Submitted by Dr. Robert F. Lane on
We look around at those who have disabling phobias like the fear of heights or tight places or spiders and we think it is strange. The agoraphobic confines himself at home for fear of going outside. His world shrinks, avoidance behavior reigns. The fear of death does the same thing and imprisons many with walls that are hard to see. Both new and old relationships are walled off because they are perceived as too painful and what's the point? New endeavors are walled off because there might not be time to finish. Travel and adventure are walled off because one might get sick or die along the way. Asking for help or special consideration at work and home can be walled off out of fear of being rejected or being a burden. Going out in public or social events can be walled off by vanity or the fear of embarrassing side effects. None of these walls need exist, yet I have known patients who lived small lives behind these poisonous walls. Sometimes they were walls inherited from their parents, sometimes built by friends, or by dramatizations in the media.
IT’S THE WHAT-IFS THAT BUILD THE WALLS
They are the imagination’s questions that are always knocking at the door of tomorrow's unknowns. They are the breath of the Dragon whispering nightmares in the dark - even to those in remission. Sometimes they are something the doctor said or didn't say, which could have been clarified on the spot but wasn't. Some they are a riptide of confusing lab reports or foreign new symptoms that whipsaw your helpless emotions. Sometimes they are the contagion of your neighbor’s fear casually offered, “What if?” When you collect enough of them, you can build your own prison and crawl inside.

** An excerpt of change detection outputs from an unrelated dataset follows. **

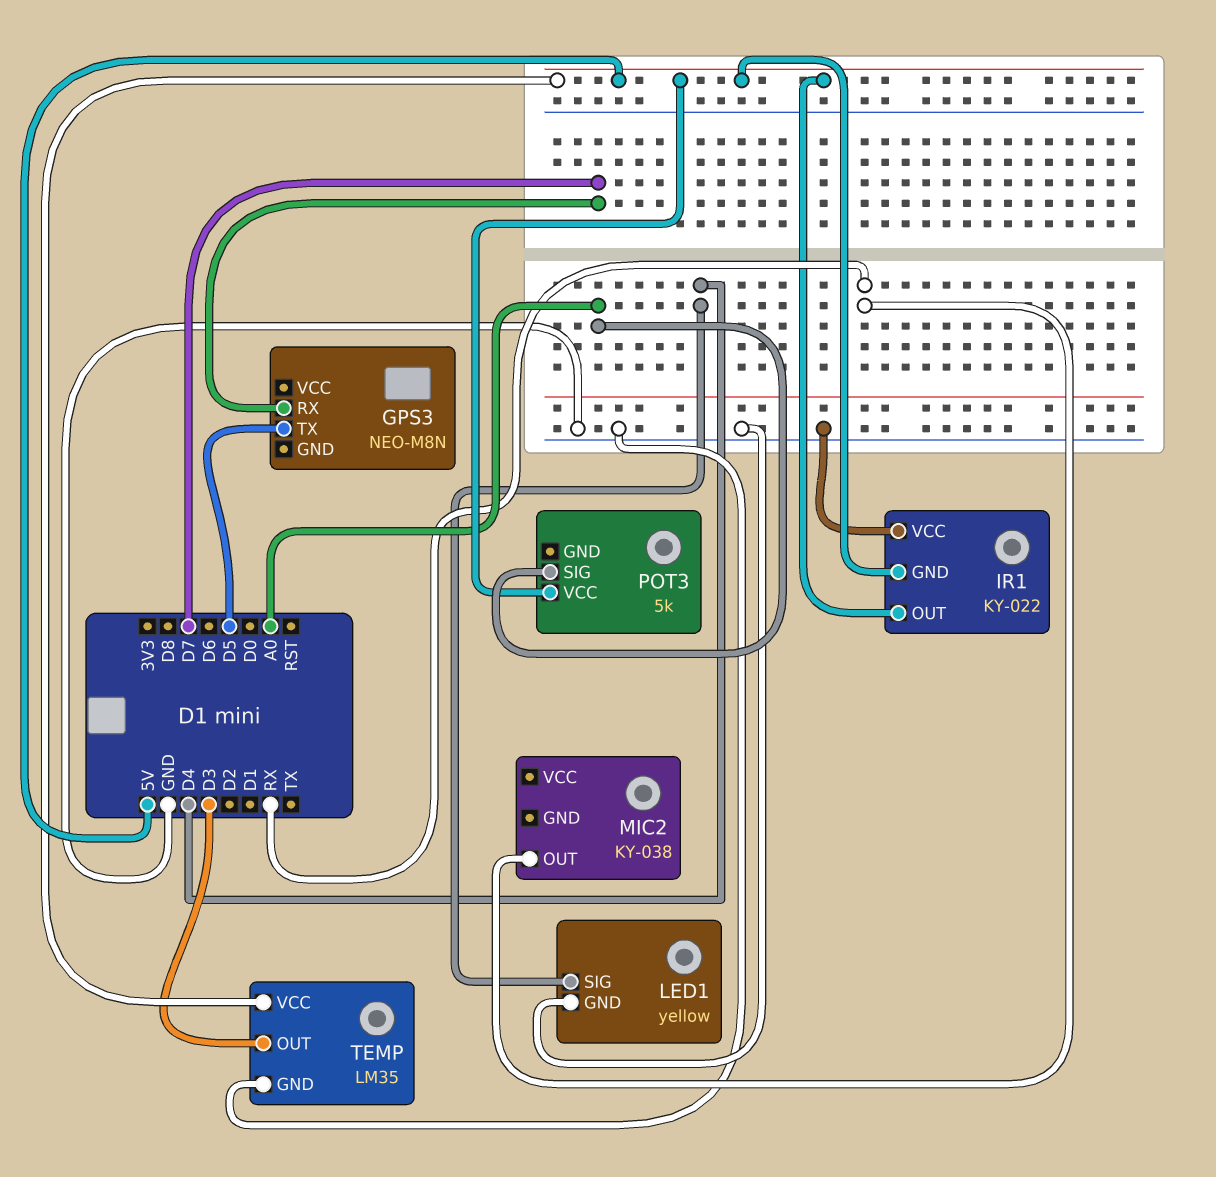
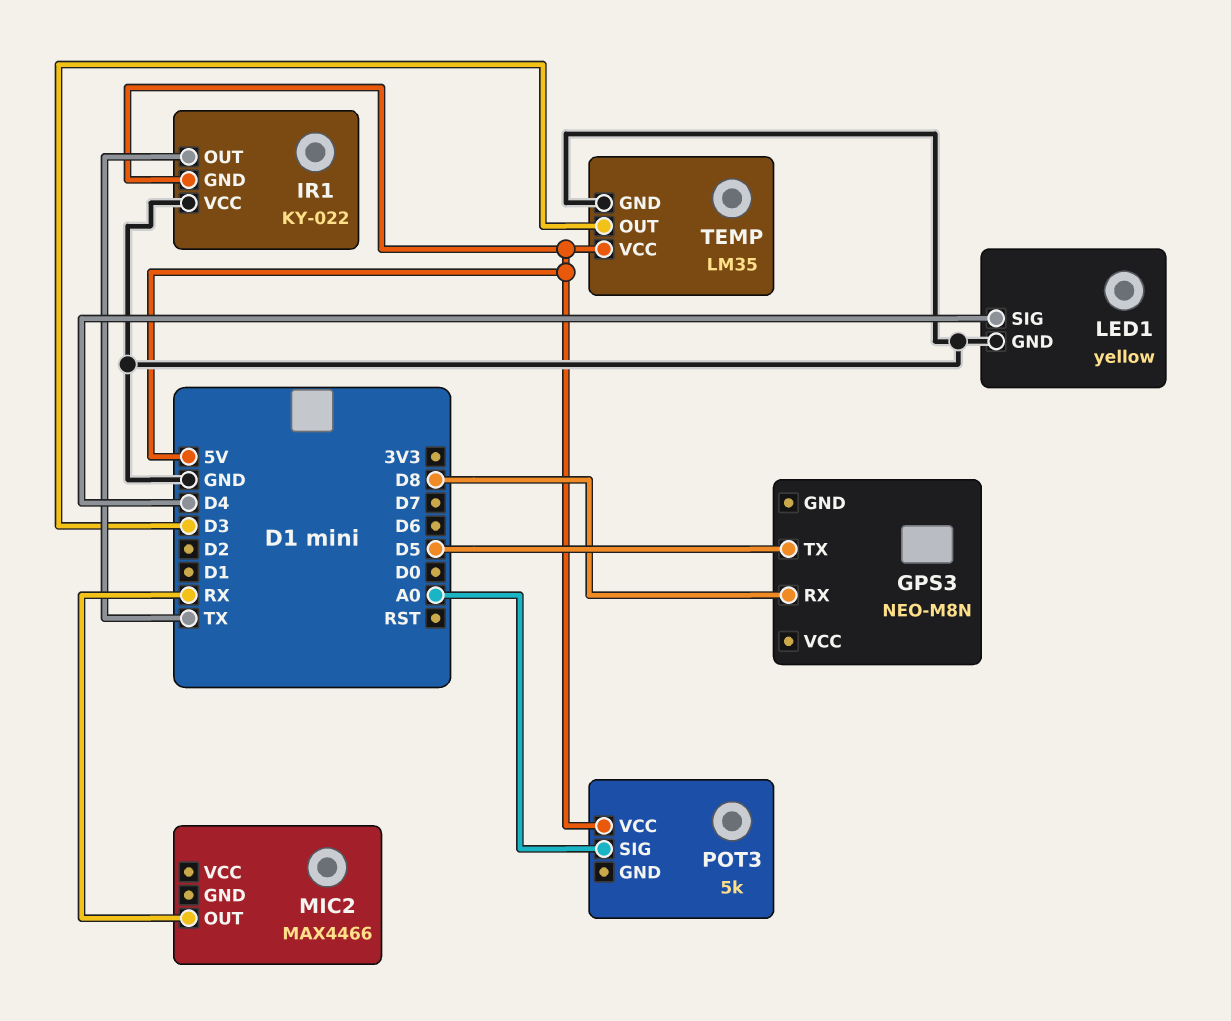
GPS3 pin RX: D7 -> D8
IR1 pin OUT: 5V -> TX
MIC2: KY-038 -> MAX4466

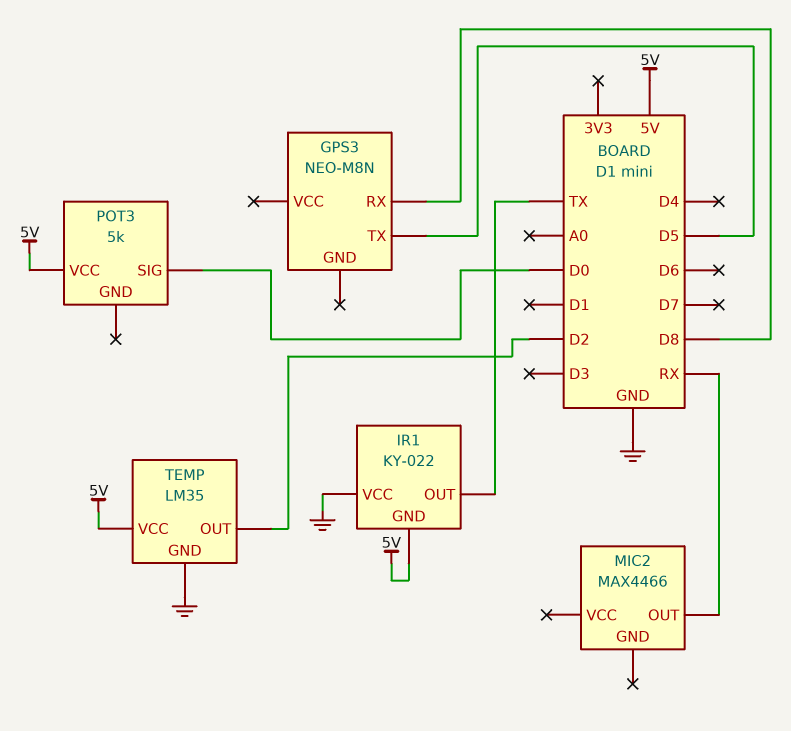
LED1: yellow -> none
LED1 pin GND: GND -> none
LED1 pin SIG: D4 -> none
POT3 pin SIG: A0 -> D0
TEMP pin OUT: D3 -> D2

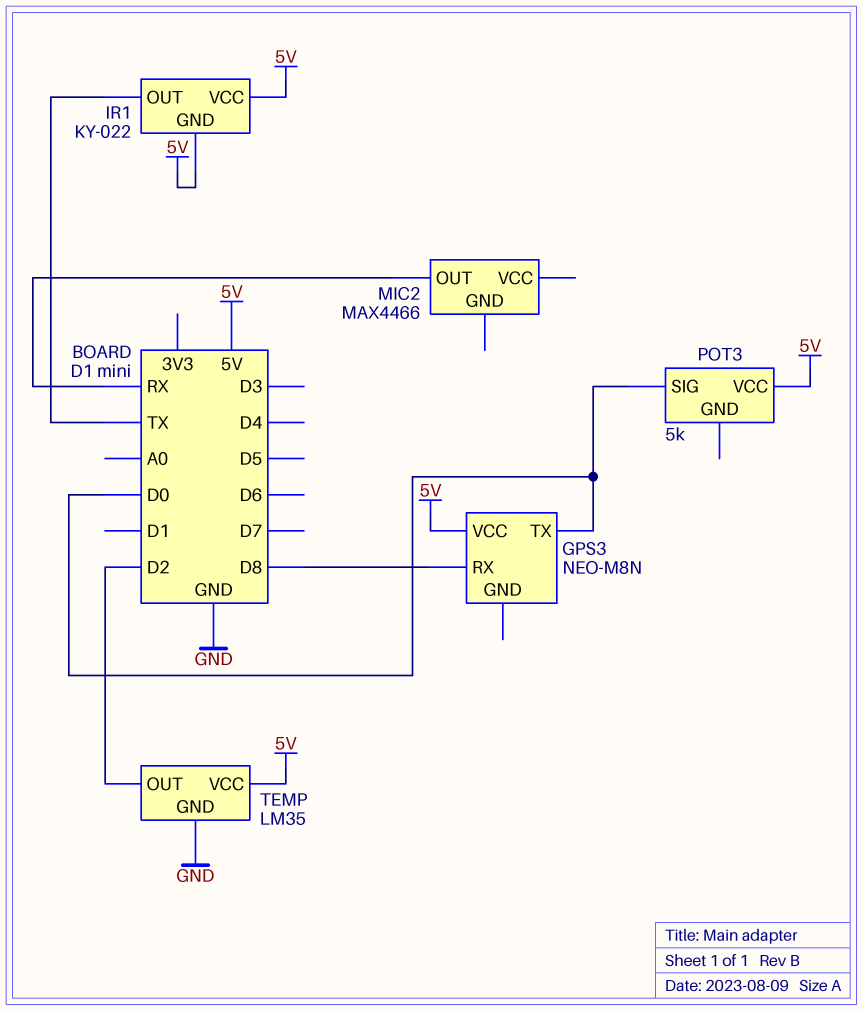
GPS3 pin TX: D5 -> D0
GPS3 pin VCC: none -> 5V
IR1 pin VCC: GND -> 5V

Curiously some people hear the same whispers but remain immune. They experienced the same limitations from their cancer but not from fear. They seem to know something that the rest of us don’t.
For the rest the legion of death’s fears vanquishes all efforts to retain control and invites resignation, despair and cynicism. They die quietly and uneventfully at home or in a hospital. None are in control, all succumbing to that which cannot be avoided any longer, most having accepted their fate and are just too tired to be terrified any longer, numb from being uncertain for so long.
Some observers kid themselves in describing a numb death as peaceful, when in reality it is just plain exhausted. The difference is readily apparent to anyone who has seen both; a numb death is nothing like a peaceful one. I’ve been watching for years. It seems to have to do with bliss and surrender, and, yes, trust.
Those who die in peace seemed to have something spiritual is going on that doesn't require their control or understanding, something that apparently transcends human knowledge, yet is humanly knowable, something that redefines for them what others call “the end.” Perhaps it is the same thing that brought purpose and energy to their whole bell lap revealed one step at a time right up to the end. Even hospital staff just passing through their room to check vital signs or draw blood would come out saying, "There's something special going on with the patient in room 302."